How can this be? It isn’t intuitive, but it’s true. Great mathematicians have puzzled over this, as well as great scientists at Los Alamos and professors at MIT.

The best way to look at it is to realize that the door-opening is essentially misdirection in this problem. When the contestant selects a door, she is dividing the doors into two sets: A) The doors she DID select, and B) the doors she did NOT select. She already knows that at least one of the doors in set B is not a winner. The fact that Monty opens one to reveal a goat doesn’t add any information, and it doesn’t improve the one-in-three chance the contestant had at the initial picking.

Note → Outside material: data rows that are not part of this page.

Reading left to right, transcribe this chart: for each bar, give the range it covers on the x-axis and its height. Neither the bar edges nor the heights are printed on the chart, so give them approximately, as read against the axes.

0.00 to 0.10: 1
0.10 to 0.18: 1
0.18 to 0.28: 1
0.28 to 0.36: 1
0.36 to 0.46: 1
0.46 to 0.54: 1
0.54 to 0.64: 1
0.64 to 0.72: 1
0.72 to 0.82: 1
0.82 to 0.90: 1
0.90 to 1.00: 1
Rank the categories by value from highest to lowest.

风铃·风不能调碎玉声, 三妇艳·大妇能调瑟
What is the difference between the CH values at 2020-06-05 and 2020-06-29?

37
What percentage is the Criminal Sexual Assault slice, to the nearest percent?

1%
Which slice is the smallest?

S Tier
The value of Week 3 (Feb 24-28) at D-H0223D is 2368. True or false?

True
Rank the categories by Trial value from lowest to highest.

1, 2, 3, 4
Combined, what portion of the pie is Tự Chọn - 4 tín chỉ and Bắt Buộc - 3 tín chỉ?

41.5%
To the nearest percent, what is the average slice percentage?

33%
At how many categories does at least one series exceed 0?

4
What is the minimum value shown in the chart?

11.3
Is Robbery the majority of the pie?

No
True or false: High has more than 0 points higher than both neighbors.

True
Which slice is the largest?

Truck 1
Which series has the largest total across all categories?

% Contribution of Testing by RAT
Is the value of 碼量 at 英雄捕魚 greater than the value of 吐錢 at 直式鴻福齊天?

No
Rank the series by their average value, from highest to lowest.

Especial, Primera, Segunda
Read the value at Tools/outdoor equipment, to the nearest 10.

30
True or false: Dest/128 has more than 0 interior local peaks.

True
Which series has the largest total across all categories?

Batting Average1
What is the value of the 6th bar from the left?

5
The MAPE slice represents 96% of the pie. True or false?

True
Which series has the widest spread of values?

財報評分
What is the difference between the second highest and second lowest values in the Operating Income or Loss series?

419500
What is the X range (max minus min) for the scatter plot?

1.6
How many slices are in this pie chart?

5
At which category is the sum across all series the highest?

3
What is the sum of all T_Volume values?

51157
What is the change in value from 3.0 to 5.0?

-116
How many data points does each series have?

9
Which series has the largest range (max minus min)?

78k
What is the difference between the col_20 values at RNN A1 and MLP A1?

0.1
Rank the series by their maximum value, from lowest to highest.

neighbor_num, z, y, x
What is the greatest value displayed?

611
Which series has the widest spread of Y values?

In explaining the effect, it helps to increase the scale of the question. Imagine that there are 100 doors to choose from instead of three, but still just one prize. The contestant chooses a door, dividing the doors into set A that contains one door and therefore a 1% chance of including the prize, and set B that contains 99 doors, and therefore a 99% chance of including the prize. It is already certain that either 98 or 99 of the doors in set B are losers, so it is irrelevant showmanship for Monty to throw open 98 goat doors. The odds that she picked the winning door on her first try remain at one-in-a-hundred, so when asked if she wants to switch doors, Monty is essentially asking, “Do you want to keep your door and its odds of winning, or take all of the other doors and their chance of winning?”

The problem is that the human brain is hard-wired to seek out patterns, discarding much of the non-patterned data. This system usually works very well in keeping unimportant information from overwhelming the mind, but occasionally too much information ends up on the cutting-room floor. There is another problem called the Gambler’s Folly which also illustrates the mind’s lackluster performance in guaging probability: Imagine that you flip an ordinary coin 99 times, and amazingly, it comes up heads every time. What are the odds that it will come up heads again on the 100th flip? Most people would say that it’s a very unlikely possibility, but it turns out that the odds are exactly 50% (overlooking the negligible chance that the coin will land on its edge).